Background
The Fetal Medicine Foundation developed a multiple logistic regression algorithm for risk prediction of delivering a small for gestational age neonate.

Aim
To validate this algorithm in an Australian population.

Methods
At the combined first trimester screen participants’ medical histories, demographic data, mean arterial pressure, uterine artery pulsatility index and pregnancy‐associated plasma protein‐A were assessed. After delivery, risk of delivering a small for gestational age neonate at <37 or ≥37 weeks gestation was retrospectively calculated using the Fetal Medicine Foundation algorithm. Results Three thousand and eight women underwent prediction of risk for delivering a small for gestational age neonate. The algorithm detected 15.0% (95% CI: 3.2–37.9) of small for gestational age neonates delivered <37 weeks gestation at a fixed 10% false positive rate (or 35.0% (95% CI: 15.4–59.2) at a fixed 20% false positive rate). It detected 23.4% (95% CI: 16.1–30.7) of small for gestational age neonates delivered ≥37 weeks gestation at a fixed 10% false positive rate (or 39.1% (95% CI: 30.7–47.5) at a fixed 20% false positive rate). The algorithm performed significantly better than individual parameters (P < 0.05).

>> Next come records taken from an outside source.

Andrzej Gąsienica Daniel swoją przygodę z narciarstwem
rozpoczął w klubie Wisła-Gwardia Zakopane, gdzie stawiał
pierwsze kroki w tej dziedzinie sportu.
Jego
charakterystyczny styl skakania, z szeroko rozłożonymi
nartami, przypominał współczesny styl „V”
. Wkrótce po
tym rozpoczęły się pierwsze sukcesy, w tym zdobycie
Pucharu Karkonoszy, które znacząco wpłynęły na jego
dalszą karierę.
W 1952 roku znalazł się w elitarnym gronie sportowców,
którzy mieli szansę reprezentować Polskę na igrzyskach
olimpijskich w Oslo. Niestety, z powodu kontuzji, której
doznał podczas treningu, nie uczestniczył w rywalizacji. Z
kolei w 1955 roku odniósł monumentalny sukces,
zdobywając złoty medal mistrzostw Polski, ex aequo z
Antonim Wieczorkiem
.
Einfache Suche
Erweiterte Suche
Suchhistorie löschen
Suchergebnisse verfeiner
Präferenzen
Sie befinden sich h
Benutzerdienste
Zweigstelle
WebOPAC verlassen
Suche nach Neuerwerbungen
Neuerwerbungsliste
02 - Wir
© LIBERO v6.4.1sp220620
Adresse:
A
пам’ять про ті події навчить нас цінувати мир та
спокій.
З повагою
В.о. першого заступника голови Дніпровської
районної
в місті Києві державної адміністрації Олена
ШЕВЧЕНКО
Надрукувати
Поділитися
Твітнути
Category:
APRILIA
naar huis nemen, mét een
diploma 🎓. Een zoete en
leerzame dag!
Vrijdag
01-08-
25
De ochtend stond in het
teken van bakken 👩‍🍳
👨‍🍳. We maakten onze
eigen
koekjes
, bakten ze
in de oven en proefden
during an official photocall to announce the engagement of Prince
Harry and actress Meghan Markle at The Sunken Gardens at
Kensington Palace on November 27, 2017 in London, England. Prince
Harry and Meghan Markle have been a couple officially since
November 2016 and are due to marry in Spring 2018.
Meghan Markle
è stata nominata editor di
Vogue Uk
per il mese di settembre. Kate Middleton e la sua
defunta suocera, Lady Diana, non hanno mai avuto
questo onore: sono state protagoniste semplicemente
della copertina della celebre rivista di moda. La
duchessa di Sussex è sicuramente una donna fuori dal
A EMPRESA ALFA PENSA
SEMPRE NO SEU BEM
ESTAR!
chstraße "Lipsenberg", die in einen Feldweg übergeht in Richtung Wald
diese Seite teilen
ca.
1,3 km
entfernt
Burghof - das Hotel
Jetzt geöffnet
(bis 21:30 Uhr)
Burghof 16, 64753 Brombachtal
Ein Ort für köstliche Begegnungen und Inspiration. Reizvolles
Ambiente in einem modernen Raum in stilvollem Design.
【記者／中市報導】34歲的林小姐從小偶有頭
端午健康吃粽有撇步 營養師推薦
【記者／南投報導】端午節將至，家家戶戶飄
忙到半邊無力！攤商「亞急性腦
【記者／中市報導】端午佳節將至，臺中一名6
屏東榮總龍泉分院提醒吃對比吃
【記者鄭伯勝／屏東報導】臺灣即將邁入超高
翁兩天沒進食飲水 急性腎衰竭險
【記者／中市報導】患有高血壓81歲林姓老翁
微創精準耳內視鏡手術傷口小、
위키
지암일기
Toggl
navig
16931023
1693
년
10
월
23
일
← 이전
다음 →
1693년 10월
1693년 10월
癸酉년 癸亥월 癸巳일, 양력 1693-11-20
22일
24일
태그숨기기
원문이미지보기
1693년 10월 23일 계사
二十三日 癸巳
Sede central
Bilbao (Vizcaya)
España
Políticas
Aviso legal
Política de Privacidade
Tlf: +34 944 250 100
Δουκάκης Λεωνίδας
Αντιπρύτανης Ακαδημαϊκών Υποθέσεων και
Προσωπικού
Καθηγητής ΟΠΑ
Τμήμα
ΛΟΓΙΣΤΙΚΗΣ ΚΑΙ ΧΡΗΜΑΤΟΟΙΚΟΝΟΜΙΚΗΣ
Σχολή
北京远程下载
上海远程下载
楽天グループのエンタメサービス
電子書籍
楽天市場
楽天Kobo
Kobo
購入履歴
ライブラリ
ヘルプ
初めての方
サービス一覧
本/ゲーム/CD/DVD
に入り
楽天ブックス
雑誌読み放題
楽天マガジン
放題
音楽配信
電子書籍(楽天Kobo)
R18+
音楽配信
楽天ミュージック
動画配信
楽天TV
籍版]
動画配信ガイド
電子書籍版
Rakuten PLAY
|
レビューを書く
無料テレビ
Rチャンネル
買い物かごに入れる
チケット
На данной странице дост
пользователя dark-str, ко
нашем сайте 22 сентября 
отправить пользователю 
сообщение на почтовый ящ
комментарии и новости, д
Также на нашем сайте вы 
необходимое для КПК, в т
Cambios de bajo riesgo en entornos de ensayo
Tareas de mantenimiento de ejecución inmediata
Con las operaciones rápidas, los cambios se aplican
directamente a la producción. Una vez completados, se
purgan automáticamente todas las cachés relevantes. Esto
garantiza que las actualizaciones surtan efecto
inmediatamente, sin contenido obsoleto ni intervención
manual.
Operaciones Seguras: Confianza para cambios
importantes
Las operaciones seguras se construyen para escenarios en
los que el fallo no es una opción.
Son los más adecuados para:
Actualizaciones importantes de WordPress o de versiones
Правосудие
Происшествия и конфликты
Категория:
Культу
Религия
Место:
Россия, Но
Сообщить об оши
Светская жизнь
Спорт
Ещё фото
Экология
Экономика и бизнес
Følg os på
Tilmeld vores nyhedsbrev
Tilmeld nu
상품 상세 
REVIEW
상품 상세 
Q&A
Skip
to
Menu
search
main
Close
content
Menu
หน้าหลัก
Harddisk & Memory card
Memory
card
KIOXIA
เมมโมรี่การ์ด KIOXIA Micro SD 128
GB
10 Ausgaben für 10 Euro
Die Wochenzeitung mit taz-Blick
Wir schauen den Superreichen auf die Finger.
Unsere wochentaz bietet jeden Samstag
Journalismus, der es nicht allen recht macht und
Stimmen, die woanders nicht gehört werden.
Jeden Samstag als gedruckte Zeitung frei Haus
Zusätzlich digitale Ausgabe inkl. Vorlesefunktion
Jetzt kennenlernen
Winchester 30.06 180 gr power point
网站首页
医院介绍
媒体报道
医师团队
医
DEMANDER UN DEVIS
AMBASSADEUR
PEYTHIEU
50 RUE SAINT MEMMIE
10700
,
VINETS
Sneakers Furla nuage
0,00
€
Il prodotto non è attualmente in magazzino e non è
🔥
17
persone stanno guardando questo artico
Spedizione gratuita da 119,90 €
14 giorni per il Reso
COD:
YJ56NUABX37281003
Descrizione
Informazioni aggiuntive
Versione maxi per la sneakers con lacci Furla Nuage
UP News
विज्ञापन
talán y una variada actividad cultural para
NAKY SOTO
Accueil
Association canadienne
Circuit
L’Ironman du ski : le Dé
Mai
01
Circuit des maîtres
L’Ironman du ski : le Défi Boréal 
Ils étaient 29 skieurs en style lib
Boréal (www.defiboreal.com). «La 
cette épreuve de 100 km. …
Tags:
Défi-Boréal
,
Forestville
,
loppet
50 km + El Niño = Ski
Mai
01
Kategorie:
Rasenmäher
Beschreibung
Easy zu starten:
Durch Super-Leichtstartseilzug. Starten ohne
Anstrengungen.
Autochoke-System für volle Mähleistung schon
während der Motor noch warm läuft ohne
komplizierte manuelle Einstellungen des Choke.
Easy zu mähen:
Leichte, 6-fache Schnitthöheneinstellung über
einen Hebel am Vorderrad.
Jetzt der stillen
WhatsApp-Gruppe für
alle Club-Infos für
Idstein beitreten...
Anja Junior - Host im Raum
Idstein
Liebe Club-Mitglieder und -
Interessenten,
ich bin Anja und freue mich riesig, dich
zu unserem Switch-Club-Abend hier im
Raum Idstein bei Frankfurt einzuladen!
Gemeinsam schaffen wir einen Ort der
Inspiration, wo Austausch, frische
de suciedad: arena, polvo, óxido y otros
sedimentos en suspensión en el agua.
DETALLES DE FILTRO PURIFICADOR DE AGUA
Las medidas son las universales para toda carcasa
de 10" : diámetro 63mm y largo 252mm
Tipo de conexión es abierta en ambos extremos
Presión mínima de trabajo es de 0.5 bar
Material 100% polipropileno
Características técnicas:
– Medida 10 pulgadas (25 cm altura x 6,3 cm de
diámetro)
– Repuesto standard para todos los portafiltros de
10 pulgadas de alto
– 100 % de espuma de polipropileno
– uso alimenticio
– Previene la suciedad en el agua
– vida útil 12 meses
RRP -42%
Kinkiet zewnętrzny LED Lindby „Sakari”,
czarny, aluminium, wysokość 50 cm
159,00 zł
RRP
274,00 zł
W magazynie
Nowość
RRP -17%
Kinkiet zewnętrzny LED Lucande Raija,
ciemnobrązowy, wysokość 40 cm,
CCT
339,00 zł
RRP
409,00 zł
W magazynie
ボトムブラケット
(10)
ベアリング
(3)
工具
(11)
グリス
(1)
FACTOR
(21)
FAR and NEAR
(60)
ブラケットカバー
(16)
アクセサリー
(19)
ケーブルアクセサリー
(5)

The area under the receiver operating characteristic curve was 0.68 (95% CI: 0.56–0.80) and 0.70 (95% CI: 0.65–0.74) for small for gestational age neonates at <37 and ≥37 weeks gestation, respectively. Conclusions The Fetal Medicine Foundation algorithm for first trimester prediction of small for gestational age neonates does not perform as well in an Australian population as in the original United Kingdom cohort. However, it performs significantly better than any individual test parameter in both preterm and term neonates. Incorporation of further variables may help improve screening efficacy.